Angel Tax issue raised again (December 18, 2018): Numerous startups, investors raise angel tax issue with the DIPP and the CBDT. Commerce and industry minister Suresh Prabhu takes up the issue with the finance minister Arun Jaitley.

CBDT notification (December 24, 2018): The CBDT issues a notification asserting that no coercive active is to be taken against startups who received I-T demand-orders.

DIPP notification (January 16, 2019): DIPP issues another notification fast-tracking and skipping the IMB route of angel tax exemption approval mechanism. According to the new notification, a startup will be liable for the angel tax exemption, if: The aggregate amount of paid-up share capital and share premium of the startup after the proposed issue of a share, if any, does not exceed INR 10 Cr. and, the investor/proposed investor has a returned income of INR 50 Lakh or more in the preceding year and not worth exceeding INR 2 Cr.
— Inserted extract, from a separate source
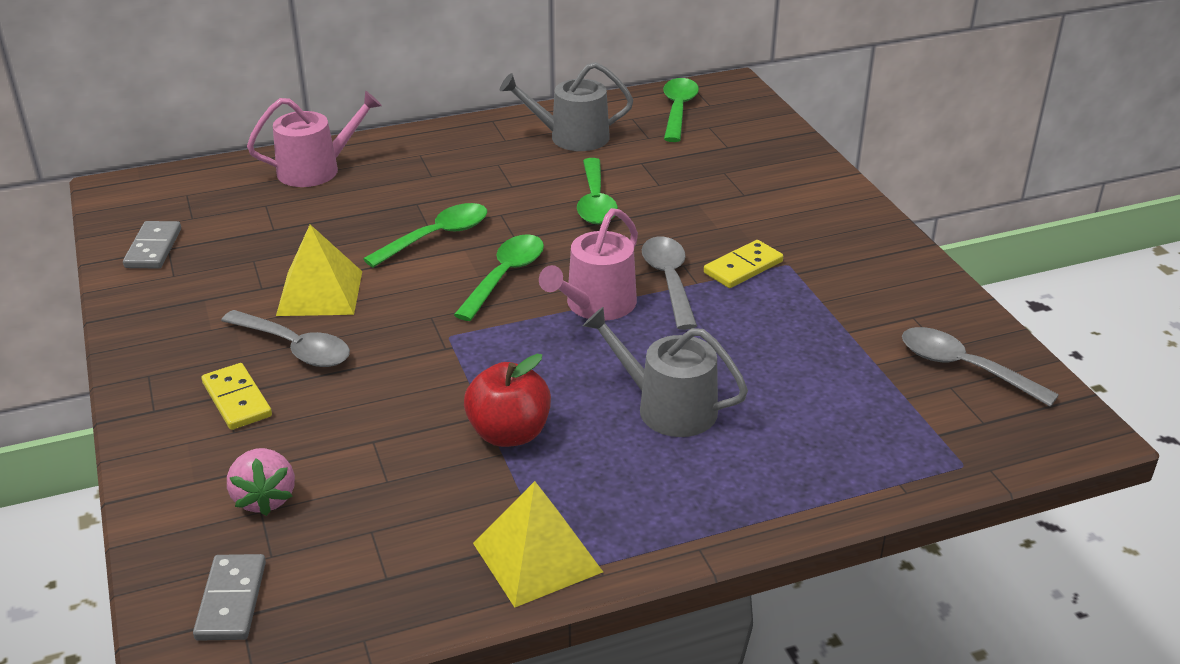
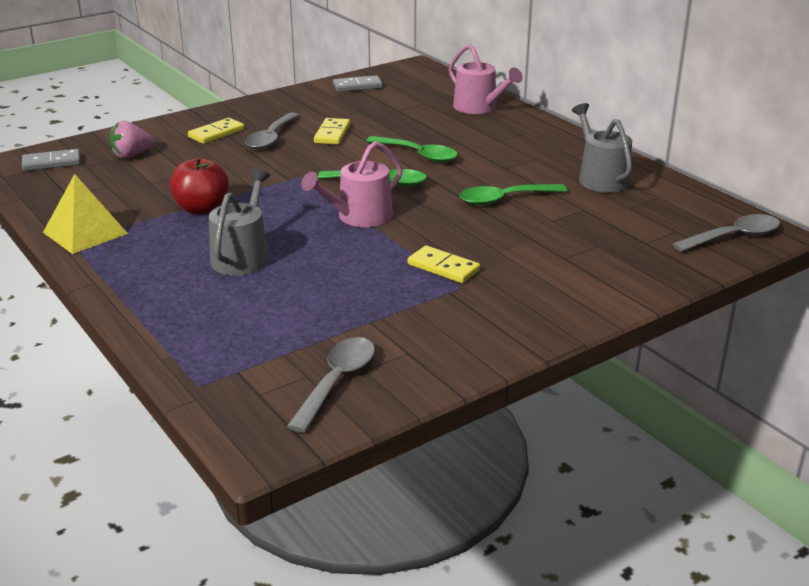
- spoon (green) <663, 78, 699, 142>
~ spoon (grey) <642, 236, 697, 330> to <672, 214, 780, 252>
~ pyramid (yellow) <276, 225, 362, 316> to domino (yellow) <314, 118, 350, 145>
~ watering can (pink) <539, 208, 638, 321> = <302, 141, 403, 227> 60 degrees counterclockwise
DIPP organises a roundtable meeting (February 4, 2019): The Department for Promotion of Industry and Internal Trade (DPIIT) organises a roundtable discussion with representatives from IVCA, iSPIRT Foundation, Indian Angel Networks and others. A Working Group is formed to finalise the draft guidelines pertaining to angel tax exemption.

Working Group Members meet DIPP and CBDT officials (February 8, 2019): Two startups Travelkhana and AddoDoc Technologies- claim that CBDT deducting INR 36 Lacs and INR 72 Lacs from their account as part of the angel taxation. The CBDT rebuts that the mentioned were under Section 68 and not Section 56(2) (viib). Working Group proposes blanket exemption for all DPIIT-recognised startups. The Group also proposes to amend startup definition from existing 7 years to 10 years

Angel Tax exempted (February 19, 2019): The DPIIT issues a blanket exemption for startups. According to the new notification: The startups will continue to be considered as startups till period of 10 years since their incorporation. Turnover of the entity for any of the financial years since incorporation/ registration has not exceeded INR 100 Cr. All the startups are liable to receive angel tax exemption regardless of their share premium values given that the aggregate amount of paid-up share capital and share premium of the startup after issue or proposed issue of share, if any, does not exceed, INR 25 Cr.

[i] Part IV, Constitution of India, 1950.